Sure the Democratic Candidates, sans Kucinich, are predictably and sadly failing to represent the will of the country. But let us not choose the candidates, let them choose us. As an editorial in The Nation said.
Voters have to demand more if they want more. Obama at least recognizes the frustration of Americans for whom meaningful healthcare reform has been a dream deferred at least since the collapse of the Clinton Administration’s bureaucratic proposals of the mid-1990s. The Clinton plan rejected single-payer and embraced a complicated hybrid that relied too heavily on the same insurance companies that had failed to make healthcare affordable and accessible. “We can’t afford another disappointing charade in 2008, 2009 and 2010,” says Obama. He’s right. But he and his fellow front-runners should recognize that as long as they avoid talking about single-payer and continue to tinker around the edges of the current system, they are players in the charade.

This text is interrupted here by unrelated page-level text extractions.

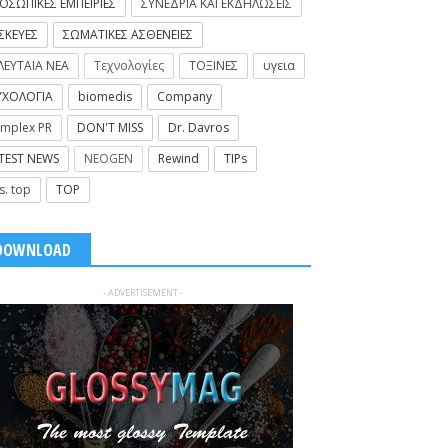
ΟΣΩΠΙΚΕΣ ΕΜΠΕΙΡΙΕΣ
ΣΥΝΕΔΡΙΑ ΚΑΙ ΕΚΔΗΛΩΣΕΙΣ
ΣΚΕΥΕΣ
ΣΩΜΑΤΙΚΕΣ ΑΣΘΕΝΕΙΕΣ
ΛΕΥΤΑΙΑ ΝΕΑ
Τεχνολογίες
ΤΟΞΙΝΕΣ
υγεια
ΧΟΛΟΓΙΑ
biomedis
Company
mplex PR
DON'T MISS
Dr. Davros
TEST NEWS
NEOGEN
Rewind
TIPs
s. top
TOP
DOWNLOAD
- ADVERTISEMENT -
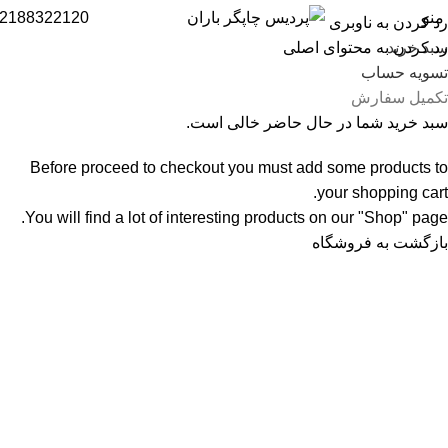
منو
2188322120
رد کردن به ناوبری
سبد خرید
رد کردن به محتوای اصلی
تسویه حساب
تکمیل سفارش
سبد خرید شما در حال حاضر خالی است.
Before proceed to checkout you must add some products to
your shopping cart.
You will find a lot of interesting products on our "Shop" page.
بازگشت به فروشگاه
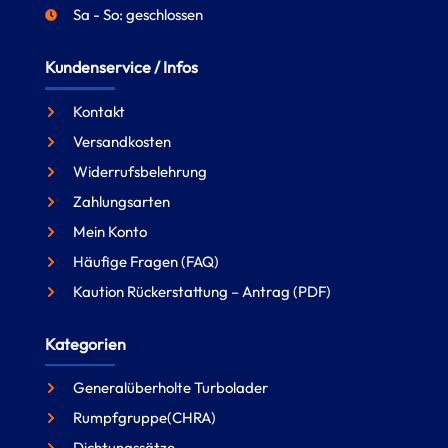
Sa - So: geschlossen
Kundenservice / Infos
Kontakt
Versandkosten
Widerrufsbelehrung
Zahlungsarten
Mein Konto
Häufige Fragen (FAQ)
Kaution Rückerstattung – Antrag (PDF)
Kategorien
Generalüberholte Turbolader
Rumpfgruppe(CHRA)
Dichtungssätze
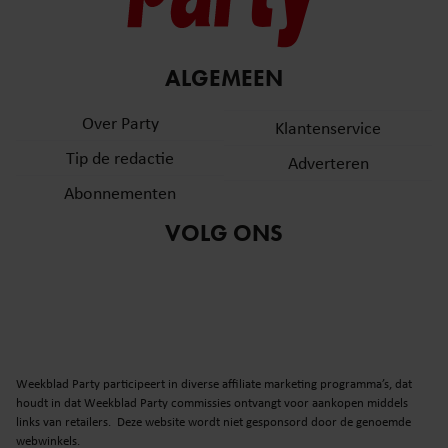
services. U gaat akkoord met onze cookies als u onze websi
blijft gebruiken.
ALGEMEEN
Over Party
Klantenservice
Tip de redactie
Adverteren
Abonnementen
VOLG ONS
Weekblad Party participeert in diverse affiliate marketing programma’s, dat
houdt in dat Weekblad Party commissies ontvangt voor aankopen middels
links van retailers. Deze website wordt niet gesponsord door de genoemde
webwinkels.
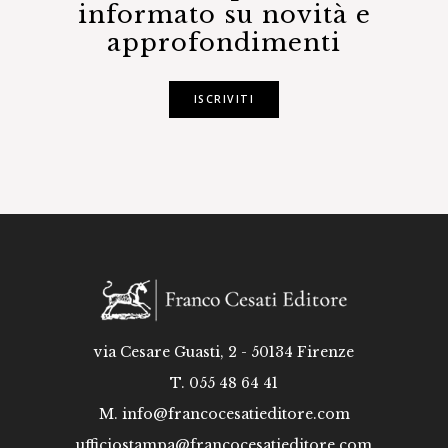
informato su novità e
approfondimenti
ISCRIVITI
via Cesare Guasti, 2 - 50134 Firenze
T. 055 48 64 41
M.
info@francocesatieditore.com
ufficiostampa@francocesatieditore.com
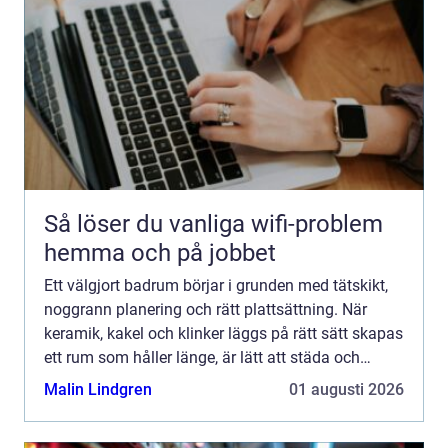
Så löser du vanliga wifi-problem
hemma och på jobbet
Ett välgjort badrum börjar i grunden med tätskikt,
noggrann planering och rätt plattsättning. När
keramik, kakel och klinker läggs på rätt sätt skapas
ett rum som håller länge, är lätt att städa och
samtidigt skapar lugn i vardagen. För den som
Malin Lindgren
01 augusti 2026
plane...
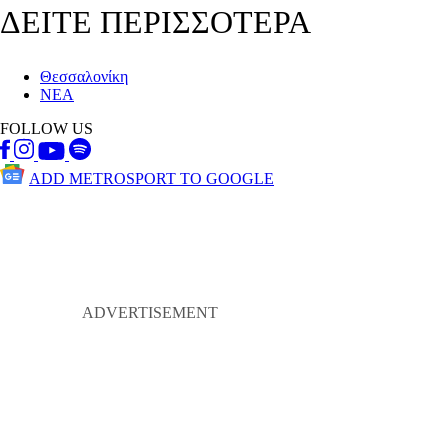
ΔΕΙΤΕ ΠΕΡΙΣΣΟΤΕΡΑ
Θεσσαλονίκη
ΝΕΑ
FOLLOW US
ADD METROSPORT TO GOOGLE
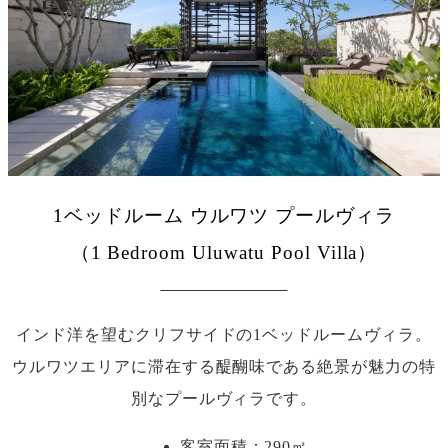
1ベッドルーム ウルワツ プールヴィラ
（1 Bedroom Uluwatu Pool Villa）
インド洋を望むクリフサイドの1ベッドルームヴィラ。
ウルワツエリアに滞在する醍醐味である絶景が魅力の特
別なプールヴィラです。
客室面積：290㎡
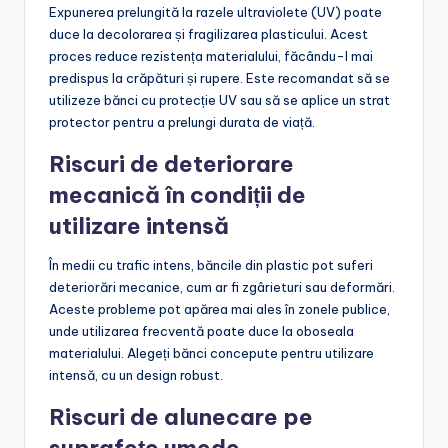
Expunerea prelungită la razele ultraviolete (UV) poate
duce la decolorarea și fragilizarea plasticului. Acest
proces reduce rezistența materialului, făcându-l mai
predispus la crăpături și rupere. Este recomandat să se
utilizeze bănci cu protecție UV sau să se aplice un strat
protector pentru a prelungi durata de viață.
Riscuri de deteriorare
mecanică în condiții de
utilizare intensă
În medii cu trafic intens, băncile din plastic pot suferi
deteriorări mecanice, cum ar fi zgârieturi sau deformări.
Aceste probleme pot apărea mai ales în zonele publice,
unde utilizarea frecventă poate duce la oboseala
materialului. Alegeți bănci concepute pentru utilizare
intensă, cu un design robust.
Riscuri de alunecare pe
suprafețe umede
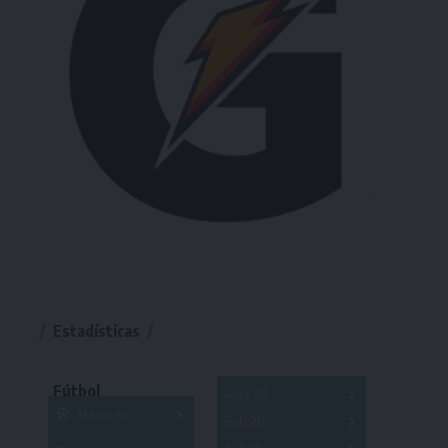
Estadísticas
Fútbol
Más 40
Mayores
Sub 20
A
B
C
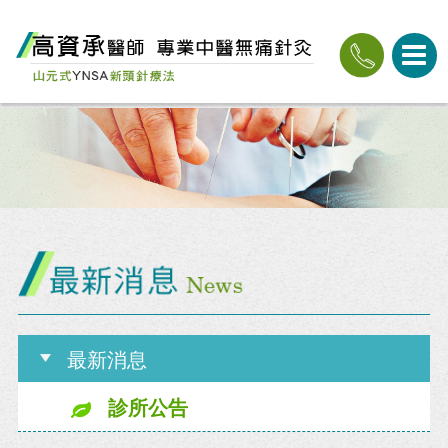
最新消息
診所公告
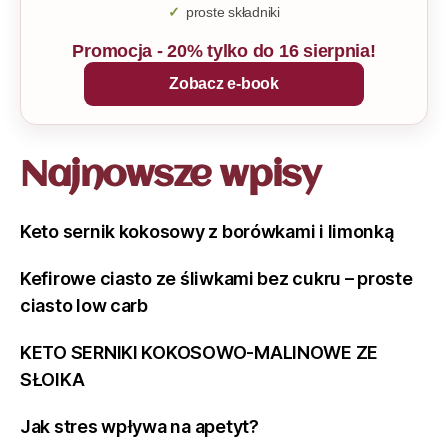
proste składniki
Promocja - 20% tylko do 16 sierpnia!
Zobacz e-book
Najnowsze wpisy
Keto sernik kokosowy z borówkami i limonką
Kefirowe ciasto ze śliwkami bez cukru – proste
ciasto low carb
KETO SERNIKI KOKOSOWO-MALINOWE ZE
SŁOIKA
Jak stres wpływa na apetyt?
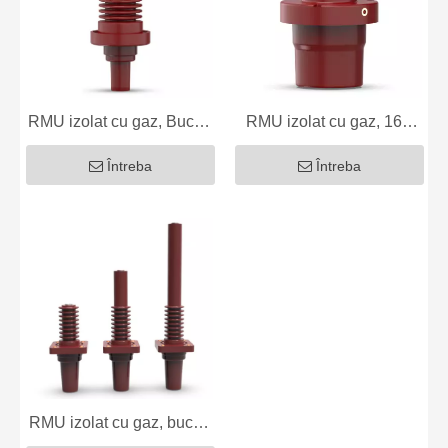
RMU izolat cu gaz, Bucșă
RMU izolat cu gaz, 160
epoxidice 230, 12kV 250A
Bucsa epoxidica, 12kV
Întreba
Întreba
250A
RMU izolat cu gaz, bucșă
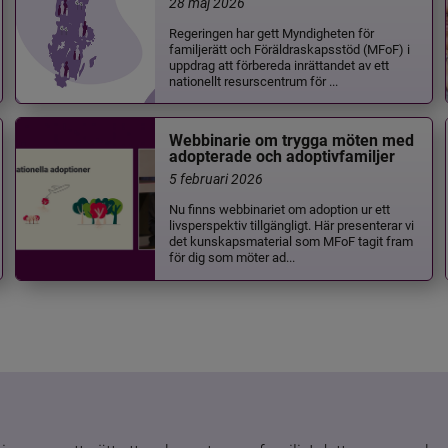
28 maj 2026
Regeringen har gett Myndigheten för
familjerätt och Föräldraskapsstöd (MFoF) i
uppdrag att förbereda inrättandet av ett
nationellt resurscentrum för ...
Webbinarie om trygga möten med
adopterade och adoptivfamiljer
5 februari 2026
Nu finns webbinariet om adoption ur ett
livsperspektiv tillgängligt. Här presenterar vi
det kunskapsmaterial som MFoF tagit fram
för dig som möter ad...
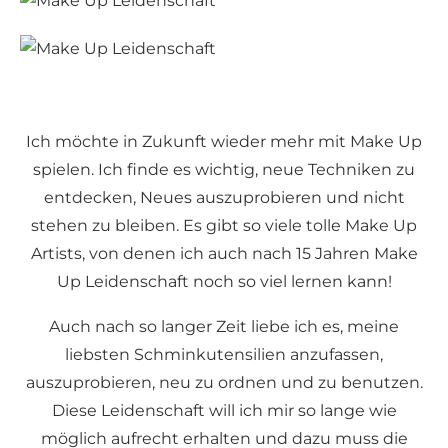
Ich möchte in Zukunft wieder mehr mit Make Up
spielen. Ich finde es wichtig, neue Techniken zu
entdecken, Neues auszuprobieren und nicht
stehen zu bleiben. Es gibt so viele tolle Make Up
Artists, von denen ich auch nach 15 Jahren Make
Up Leidenschaft noch so viel lernen kann!
Auch nach so langer Zeit liebe ich es, meine
liebsten Schminkutensilien anzufassen,
auszuprobieren, neu zu ordnen und zu benutzen.
Diese Leidenschaft will ich mir so lange wie
möglich aufrecht erhalten und dazu muss die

Something is brewing out there. Recall two years ago when virtually every Democrat currently running for President, sans Kucinich, was opposed to a timetable in Iraq. What seems a more likely cause of the latest shift? Was it that they all has some moral epiphany, or did they begin to realize that the public will not allow them to keep walking, willfully, down the road that is destroying us. Politicians don't make change unless it becomes a political liability for them not to. Right now, the winds are at our back.